The bright promise of gene therapy to correct human diseases is being actively studied in several children's blood diseases. The hemophilias are strong candidates for gene therapy, and the genes for Factor VIII and IX have been successfully transferred into animals using viral vectors. Successful insertion of the Factor VIII gene into the fibroblasts of severe hemophiliacs resulted in small but significant increases in Factor VIII levels which persisted as long as 10 months (142, 143).

Pediatric Hematology Oncology has benefited greatly from advances made by colleagues in Internal Medicine and Pathology, and interactions and communications with them have been mutually beneficial. However, it remains true that there are often significant differences in what appears to be the same disease in pediatric and adult patients. Some pediatric diseases do not occur in adults and vice versa.

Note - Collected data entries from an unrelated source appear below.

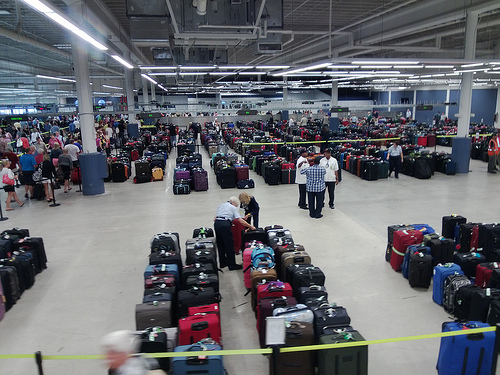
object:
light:
[110, 52, 136, 71]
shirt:
[299, 164, 328, 192]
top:
[320, 155, 339, 182]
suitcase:
[135, 301, 172, 330]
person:
[212, 193, 254, 270]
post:
[65, 48, 111, 196]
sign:
[264, 316, 288, 347]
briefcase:
[305, 298, 333, 310]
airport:
[1, 0, 500, 374]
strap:
[240, 137, 399, 149]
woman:
[384, 139, 406, 181]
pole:
[449, 7, 483, 180]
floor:
[47, 208, 132, 329]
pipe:
[164, 26, 261, 47]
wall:
[374, 88, 499, 131]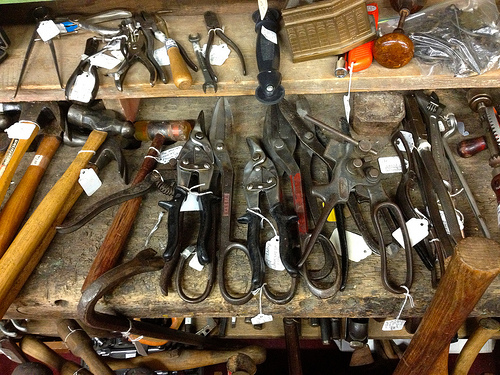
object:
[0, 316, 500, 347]
shelf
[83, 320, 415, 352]
edge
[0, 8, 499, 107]
shelf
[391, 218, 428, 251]
tag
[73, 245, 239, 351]
crowbar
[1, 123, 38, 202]
handle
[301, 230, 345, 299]
handle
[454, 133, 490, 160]
tools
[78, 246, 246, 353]
pry bar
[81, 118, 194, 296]
hammer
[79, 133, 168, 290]
mallet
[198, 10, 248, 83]
pliers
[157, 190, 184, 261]
handle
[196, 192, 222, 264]
handle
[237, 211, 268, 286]
handle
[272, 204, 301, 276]
handle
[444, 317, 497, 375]
tools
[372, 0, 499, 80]
bag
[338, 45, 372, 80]
tools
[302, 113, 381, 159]
tools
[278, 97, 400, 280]
tools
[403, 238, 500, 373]
handle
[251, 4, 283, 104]
handle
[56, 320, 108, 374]
handle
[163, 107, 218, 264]
tool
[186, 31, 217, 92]
tool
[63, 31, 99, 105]
tool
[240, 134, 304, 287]
tool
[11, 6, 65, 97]
tool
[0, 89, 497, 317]
board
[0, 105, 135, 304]
hammer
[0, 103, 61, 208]
hammer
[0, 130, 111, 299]
handle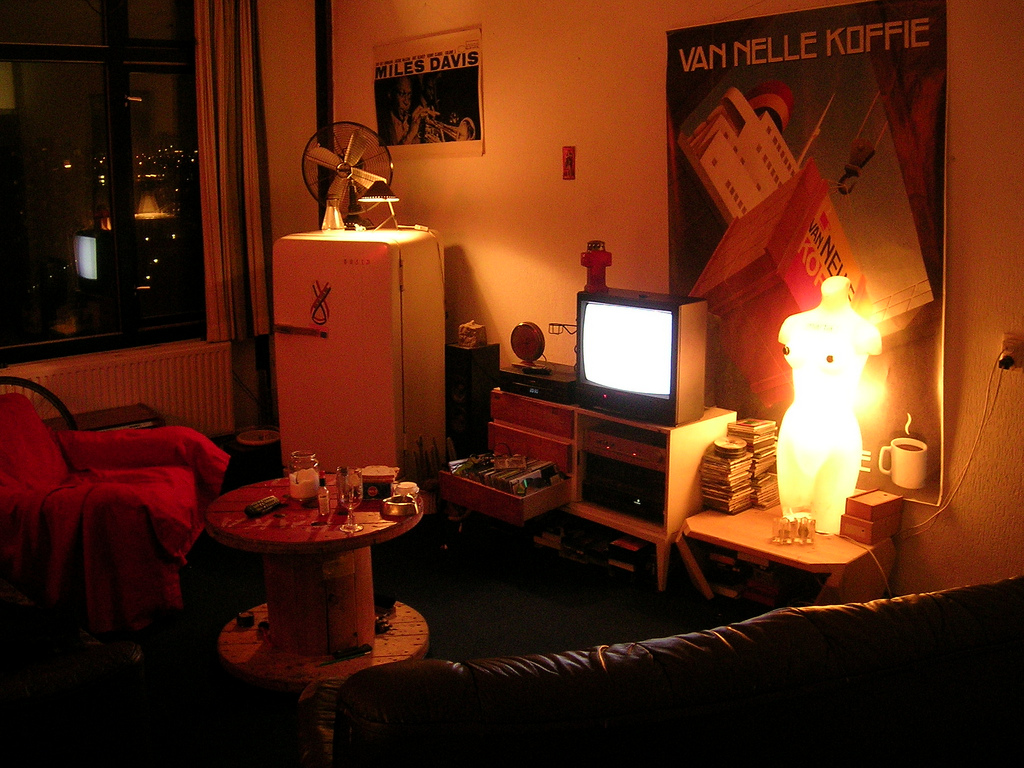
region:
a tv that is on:
[576, 298, 679, 404]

As the many areas of Pediatric Hematology Oncology have become ever more complex, there has been an increasing tendency for pediatric hematologists oncologists to concentrate most of their efforts in a specific area. Thus, we now have sub-sub specialists in coagulation, oncology, stem cell transplantation, white cell disorders, red cell disorders, hemoglobinopathies and others. But however fragmented the specialty may seem, we still are able to communicate with each other. One of our basic credos should continue to be that the optimal care of sick infants and children and their families is best provided by physicians trained in pediatrics and pediatric hematology oncology, working together in facilities dedicated to their total care and unique needs.